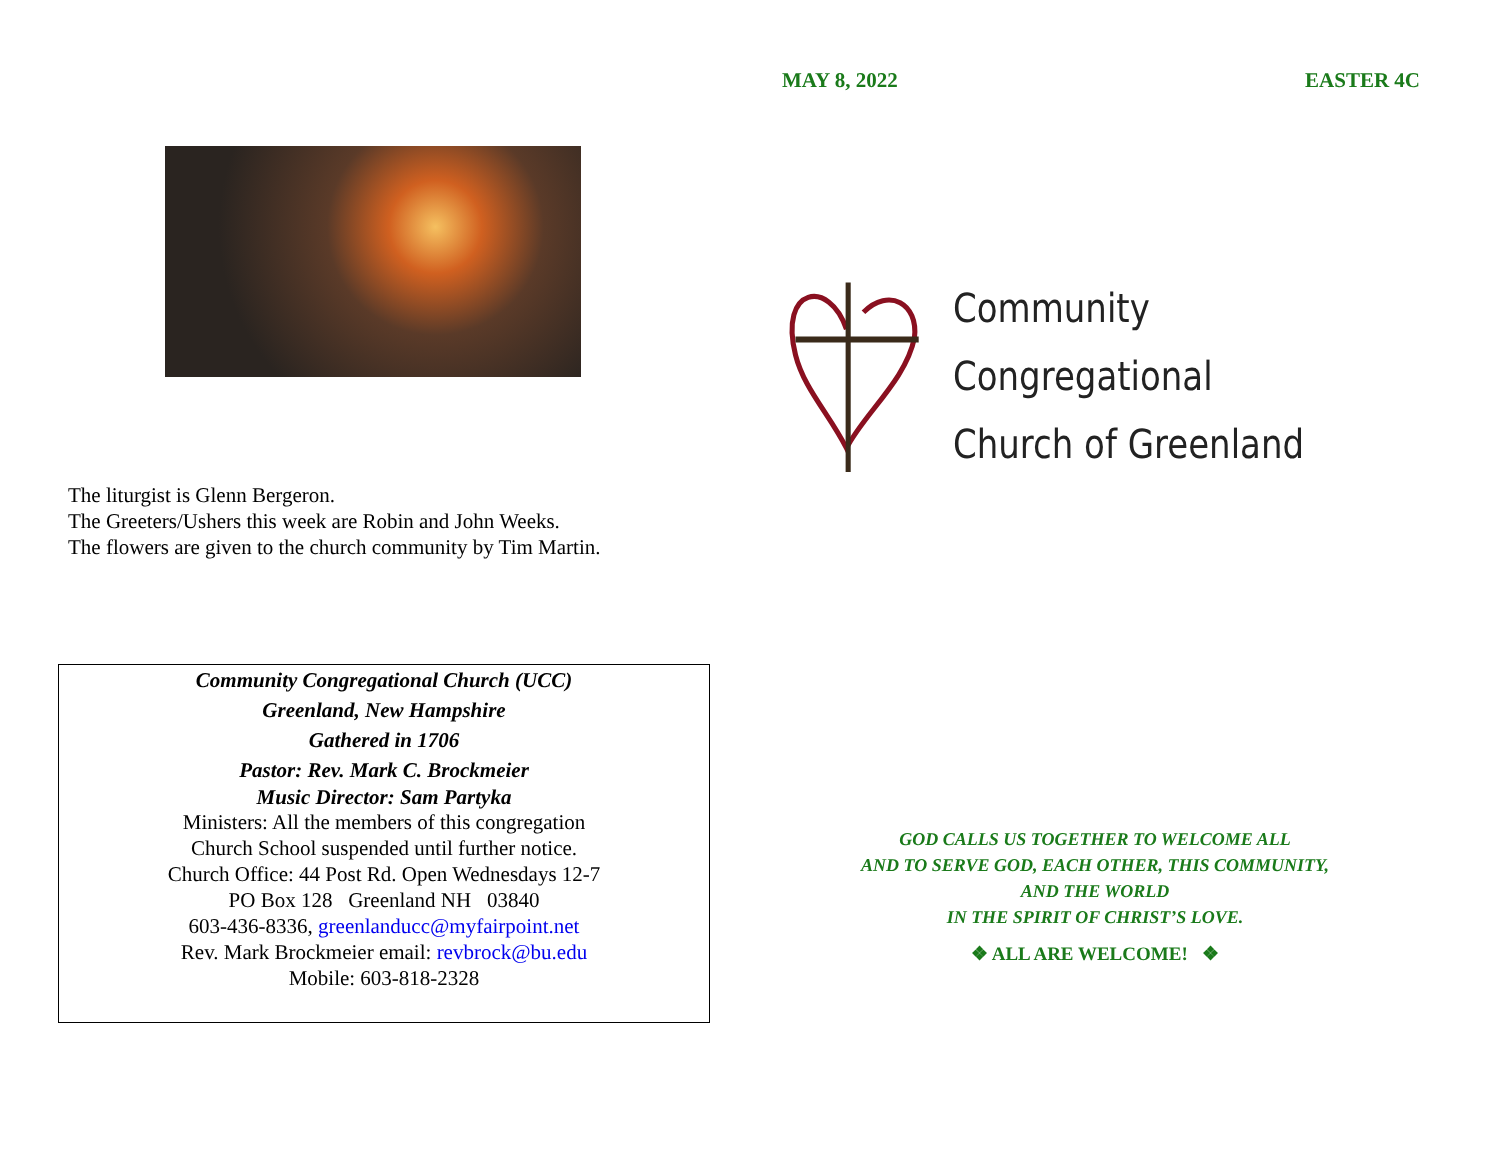The liturgist is Glenn Bergeron.
The Greeters/Ushers this week are Robin and John Weeks.
The flowers are given to the church community by Tim Martin.
Community Congregational Church (UCC)
Greenland, New Hampshire
Gathered in 1706
Pastor: Rev. Mark C. Brockmeier
Music Director: Sam Partyka
Ministers: All the members of this congregation
Church School suspended until further notice.
Church Office: 44 Post Rd. Open Wednesdays 12-7
PO Box 128 Greenland NH 03840
603-436-8336, greenlanducc@myfairpoint.net
Rev. Mark Brockmeier email: revbrock@bu.edu
Mobile: 603-818-2328
MAY 8, 2022 EASTER 4C
Community Congregational
Church of Greenland
GOD CALLS US TOGETHER TO WELCOME ALL
AND TO SERVE GOD, EACH OTHER, THIS COMMUNITY,
AND THE WORLD
IN THE SPIRIT OF CHRIST’S LOVE.
❖ ALL ARE WELCOME! ❖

━━━

## WHAT NEEDS TO BE DONE
Using the records above, filter out every line that lacks the string "Brockmeier" and copy the rest.

## RESULT
Pastor: Rev. Mark C. Brockmeier
Rev. Mark Brockmeier email: revbrock@bu.edu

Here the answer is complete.